======== GIVEN INFORMATION ========

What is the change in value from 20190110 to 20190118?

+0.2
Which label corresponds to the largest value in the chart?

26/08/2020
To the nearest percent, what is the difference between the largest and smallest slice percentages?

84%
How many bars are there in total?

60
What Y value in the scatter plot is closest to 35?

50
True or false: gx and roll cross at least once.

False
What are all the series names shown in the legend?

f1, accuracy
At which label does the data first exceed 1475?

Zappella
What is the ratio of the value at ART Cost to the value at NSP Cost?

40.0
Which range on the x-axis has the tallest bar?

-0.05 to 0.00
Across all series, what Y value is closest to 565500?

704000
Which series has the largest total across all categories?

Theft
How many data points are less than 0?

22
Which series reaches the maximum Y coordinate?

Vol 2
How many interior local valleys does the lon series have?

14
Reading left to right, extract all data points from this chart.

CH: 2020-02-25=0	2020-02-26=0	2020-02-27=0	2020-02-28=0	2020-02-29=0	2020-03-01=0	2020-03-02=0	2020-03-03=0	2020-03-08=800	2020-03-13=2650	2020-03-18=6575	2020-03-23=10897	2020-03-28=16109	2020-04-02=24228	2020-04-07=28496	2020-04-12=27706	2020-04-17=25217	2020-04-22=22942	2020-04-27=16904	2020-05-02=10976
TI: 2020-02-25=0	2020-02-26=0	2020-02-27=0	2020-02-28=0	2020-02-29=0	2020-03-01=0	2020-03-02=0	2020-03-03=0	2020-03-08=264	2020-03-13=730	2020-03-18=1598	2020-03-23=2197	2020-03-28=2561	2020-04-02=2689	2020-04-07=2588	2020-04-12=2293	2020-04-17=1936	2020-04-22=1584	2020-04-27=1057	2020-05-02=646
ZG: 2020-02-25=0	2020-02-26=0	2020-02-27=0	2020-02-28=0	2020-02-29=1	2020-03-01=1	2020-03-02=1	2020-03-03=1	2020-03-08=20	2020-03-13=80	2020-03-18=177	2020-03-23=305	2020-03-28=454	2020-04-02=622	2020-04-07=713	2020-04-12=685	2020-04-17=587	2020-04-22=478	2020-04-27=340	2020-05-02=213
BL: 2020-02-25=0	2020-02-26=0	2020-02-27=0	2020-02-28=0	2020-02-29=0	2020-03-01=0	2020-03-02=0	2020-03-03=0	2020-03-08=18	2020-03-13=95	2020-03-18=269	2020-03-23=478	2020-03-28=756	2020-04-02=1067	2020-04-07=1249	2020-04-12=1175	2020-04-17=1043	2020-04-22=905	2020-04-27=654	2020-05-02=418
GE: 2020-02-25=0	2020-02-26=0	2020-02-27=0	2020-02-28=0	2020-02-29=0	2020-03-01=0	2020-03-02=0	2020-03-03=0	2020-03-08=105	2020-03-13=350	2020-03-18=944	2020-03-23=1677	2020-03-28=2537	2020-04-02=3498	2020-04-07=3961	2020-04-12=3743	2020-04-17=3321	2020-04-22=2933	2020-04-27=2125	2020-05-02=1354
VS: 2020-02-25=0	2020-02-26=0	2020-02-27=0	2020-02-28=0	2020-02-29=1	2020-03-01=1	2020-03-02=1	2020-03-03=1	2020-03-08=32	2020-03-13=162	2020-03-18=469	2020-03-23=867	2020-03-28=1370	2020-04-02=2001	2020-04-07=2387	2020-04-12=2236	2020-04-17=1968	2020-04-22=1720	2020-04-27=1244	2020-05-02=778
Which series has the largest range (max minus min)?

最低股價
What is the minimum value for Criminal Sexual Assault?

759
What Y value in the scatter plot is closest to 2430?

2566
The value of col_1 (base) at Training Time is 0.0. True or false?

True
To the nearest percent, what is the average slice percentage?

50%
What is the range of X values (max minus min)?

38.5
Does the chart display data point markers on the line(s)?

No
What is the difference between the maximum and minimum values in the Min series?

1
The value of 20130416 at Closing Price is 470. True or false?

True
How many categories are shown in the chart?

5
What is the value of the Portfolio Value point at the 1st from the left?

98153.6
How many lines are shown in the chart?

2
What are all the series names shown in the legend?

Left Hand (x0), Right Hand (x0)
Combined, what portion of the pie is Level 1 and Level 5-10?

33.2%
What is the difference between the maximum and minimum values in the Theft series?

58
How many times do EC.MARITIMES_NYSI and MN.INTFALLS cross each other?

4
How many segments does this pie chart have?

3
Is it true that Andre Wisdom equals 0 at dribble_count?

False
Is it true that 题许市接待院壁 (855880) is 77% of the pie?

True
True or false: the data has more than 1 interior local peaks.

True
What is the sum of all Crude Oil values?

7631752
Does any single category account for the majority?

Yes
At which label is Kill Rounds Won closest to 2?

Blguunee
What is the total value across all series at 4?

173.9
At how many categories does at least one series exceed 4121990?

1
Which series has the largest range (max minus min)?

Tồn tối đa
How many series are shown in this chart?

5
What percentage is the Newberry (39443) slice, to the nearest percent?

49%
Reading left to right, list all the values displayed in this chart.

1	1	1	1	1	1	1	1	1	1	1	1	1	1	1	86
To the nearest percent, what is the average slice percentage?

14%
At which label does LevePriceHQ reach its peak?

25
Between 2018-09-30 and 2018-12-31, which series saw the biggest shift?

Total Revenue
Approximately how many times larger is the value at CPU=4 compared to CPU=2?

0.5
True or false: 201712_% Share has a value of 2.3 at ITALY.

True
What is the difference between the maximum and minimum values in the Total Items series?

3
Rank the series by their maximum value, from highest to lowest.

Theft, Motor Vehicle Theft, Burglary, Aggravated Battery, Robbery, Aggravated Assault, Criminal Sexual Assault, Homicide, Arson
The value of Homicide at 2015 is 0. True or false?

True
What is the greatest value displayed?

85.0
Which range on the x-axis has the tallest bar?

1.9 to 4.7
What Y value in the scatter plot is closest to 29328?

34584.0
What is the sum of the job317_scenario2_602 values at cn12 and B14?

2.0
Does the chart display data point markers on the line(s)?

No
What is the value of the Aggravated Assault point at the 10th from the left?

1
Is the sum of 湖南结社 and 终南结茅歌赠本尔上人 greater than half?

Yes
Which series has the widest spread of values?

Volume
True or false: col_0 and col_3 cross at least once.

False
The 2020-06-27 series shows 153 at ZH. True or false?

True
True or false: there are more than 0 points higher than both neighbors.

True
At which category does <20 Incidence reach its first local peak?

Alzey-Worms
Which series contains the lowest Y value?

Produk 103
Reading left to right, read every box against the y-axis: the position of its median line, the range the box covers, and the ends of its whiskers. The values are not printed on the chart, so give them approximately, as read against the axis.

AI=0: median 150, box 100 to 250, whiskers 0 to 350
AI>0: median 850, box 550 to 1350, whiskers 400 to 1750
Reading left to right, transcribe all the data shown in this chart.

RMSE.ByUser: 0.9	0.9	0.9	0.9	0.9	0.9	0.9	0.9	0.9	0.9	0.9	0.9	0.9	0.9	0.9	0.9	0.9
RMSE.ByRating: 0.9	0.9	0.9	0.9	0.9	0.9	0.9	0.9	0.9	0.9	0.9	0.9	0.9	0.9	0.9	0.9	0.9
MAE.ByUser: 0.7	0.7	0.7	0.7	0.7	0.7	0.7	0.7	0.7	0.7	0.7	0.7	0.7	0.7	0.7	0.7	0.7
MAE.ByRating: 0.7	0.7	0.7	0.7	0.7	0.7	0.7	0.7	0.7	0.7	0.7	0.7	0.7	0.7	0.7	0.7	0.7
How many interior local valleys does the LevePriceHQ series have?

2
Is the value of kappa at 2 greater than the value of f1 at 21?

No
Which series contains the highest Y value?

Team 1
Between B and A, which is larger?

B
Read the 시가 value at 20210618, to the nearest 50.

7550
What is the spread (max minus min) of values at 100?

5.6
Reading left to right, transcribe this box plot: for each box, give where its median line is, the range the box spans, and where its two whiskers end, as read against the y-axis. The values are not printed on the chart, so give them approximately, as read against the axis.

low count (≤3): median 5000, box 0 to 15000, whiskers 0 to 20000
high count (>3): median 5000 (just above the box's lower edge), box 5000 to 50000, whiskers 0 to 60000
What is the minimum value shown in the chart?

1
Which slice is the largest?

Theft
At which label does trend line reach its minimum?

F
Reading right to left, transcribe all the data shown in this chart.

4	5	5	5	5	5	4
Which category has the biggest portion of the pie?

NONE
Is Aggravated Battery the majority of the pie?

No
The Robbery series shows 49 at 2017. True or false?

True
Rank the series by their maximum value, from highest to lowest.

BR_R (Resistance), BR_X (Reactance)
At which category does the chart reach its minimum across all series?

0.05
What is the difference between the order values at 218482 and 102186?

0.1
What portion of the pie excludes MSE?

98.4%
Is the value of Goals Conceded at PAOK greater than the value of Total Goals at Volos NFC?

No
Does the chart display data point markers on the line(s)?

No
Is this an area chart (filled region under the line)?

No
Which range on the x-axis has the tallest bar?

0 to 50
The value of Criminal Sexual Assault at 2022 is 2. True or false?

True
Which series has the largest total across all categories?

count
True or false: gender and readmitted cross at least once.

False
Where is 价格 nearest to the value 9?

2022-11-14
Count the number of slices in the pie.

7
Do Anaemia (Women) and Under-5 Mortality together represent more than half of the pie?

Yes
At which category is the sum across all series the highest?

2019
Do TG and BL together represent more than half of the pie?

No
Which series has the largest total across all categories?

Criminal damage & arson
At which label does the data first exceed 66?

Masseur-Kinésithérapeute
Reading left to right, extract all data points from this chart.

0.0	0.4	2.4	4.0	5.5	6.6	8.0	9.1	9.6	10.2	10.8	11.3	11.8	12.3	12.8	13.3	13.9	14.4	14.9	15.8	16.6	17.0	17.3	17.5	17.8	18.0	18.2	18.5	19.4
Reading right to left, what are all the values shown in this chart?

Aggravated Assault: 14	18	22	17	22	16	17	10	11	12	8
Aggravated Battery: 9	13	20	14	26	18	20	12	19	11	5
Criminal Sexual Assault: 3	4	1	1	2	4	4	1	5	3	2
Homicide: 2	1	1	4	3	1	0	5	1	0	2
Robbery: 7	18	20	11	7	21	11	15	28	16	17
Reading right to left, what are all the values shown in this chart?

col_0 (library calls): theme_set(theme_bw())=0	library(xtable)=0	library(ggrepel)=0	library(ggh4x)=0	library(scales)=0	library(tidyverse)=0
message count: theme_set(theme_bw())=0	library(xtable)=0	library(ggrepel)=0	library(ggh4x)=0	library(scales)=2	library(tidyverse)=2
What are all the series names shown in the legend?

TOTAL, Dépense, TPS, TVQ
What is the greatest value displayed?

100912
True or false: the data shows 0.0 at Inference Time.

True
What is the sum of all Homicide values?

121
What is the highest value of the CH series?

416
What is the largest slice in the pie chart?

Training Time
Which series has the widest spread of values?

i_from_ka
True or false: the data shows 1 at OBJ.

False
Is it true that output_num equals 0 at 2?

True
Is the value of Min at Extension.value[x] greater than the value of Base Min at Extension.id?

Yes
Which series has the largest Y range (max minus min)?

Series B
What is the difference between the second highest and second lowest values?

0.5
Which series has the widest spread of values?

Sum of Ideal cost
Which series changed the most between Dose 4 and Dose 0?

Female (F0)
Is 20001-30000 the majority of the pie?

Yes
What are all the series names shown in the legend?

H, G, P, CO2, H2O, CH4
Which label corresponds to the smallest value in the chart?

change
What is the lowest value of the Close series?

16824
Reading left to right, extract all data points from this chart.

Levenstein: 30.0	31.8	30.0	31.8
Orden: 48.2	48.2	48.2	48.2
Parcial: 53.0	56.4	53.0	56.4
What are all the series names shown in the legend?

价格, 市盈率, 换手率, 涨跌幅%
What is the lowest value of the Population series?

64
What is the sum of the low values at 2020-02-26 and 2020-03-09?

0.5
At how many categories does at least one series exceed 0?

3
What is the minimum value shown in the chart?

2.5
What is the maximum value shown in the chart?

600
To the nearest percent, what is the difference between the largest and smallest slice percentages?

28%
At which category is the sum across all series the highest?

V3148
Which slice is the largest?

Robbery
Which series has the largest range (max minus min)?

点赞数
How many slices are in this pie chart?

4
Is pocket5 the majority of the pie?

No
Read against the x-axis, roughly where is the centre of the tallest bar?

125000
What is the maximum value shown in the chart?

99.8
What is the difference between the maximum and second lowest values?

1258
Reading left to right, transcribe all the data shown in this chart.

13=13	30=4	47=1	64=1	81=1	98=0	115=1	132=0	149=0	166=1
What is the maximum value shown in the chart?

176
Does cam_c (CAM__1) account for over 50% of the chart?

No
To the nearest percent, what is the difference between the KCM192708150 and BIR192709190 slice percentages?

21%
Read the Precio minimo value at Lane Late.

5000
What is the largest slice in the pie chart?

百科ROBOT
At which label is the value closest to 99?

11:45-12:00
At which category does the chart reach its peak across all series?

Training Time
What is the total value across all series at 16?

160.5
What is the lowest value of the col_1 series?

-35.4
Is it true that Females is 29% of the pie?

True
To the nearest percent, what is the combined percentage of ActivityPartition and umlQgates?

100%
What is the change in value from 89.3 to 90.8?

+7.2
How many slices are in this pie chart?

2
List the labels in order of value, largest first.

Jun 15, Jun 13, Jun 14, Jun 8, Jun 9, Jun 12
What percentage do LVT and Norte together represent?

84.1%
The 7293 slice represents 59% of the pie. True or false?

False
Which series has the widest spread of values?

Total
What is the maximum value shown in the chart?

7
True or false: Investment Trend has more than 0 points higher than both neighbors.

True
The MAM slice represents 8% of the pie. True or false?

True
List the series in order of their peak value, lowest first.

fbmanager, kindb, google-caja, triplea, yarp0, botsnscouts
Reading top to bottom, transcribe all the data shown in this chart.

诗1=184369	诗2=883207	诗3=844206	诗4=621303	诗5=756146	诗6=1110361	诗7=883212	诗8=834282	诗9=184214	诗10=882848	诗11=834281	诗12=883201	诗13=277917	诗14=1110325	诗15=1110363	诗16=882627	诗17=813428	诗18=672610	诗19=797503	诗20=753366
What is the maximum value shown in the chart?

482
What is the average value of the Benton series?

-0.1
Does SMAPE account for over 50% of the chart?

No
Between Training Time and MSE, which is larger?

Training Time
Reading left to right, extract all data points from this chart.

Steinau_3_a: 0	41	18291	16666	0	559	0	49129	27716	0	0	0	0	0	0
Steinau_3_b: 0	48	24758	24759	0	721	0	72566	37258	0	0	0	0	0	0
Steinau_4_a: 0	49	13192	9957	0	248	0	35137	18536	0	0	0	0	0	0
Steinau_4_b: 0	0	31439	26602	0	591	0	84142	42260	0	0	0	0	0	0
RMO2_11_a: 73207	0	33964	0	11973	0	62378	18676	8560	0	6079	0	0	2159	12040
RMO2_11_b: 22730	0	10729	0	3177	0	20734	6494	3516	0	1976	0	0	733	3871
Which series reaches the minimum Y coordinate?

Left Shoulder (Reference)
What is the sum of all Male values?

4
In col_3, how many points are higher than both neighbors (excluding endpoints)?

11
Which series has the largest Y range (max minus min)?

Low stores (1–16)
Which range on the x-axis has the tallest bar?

========

- **BRIEF**: Find each line in the listing above that contains the word "closest", and copy those lines out in full.

- **EXERCISE OUTPUT**:
What Y value in the scatter plot is closest to 35?
Across all series, what Y value is closest to 565500?
What Y value in the scatter plot is closest to 2430?
At which label is Kill Rounds Won closest to 2?
What Y value in the scatter plot is closest to 29328?
At which label is the value closest to 99?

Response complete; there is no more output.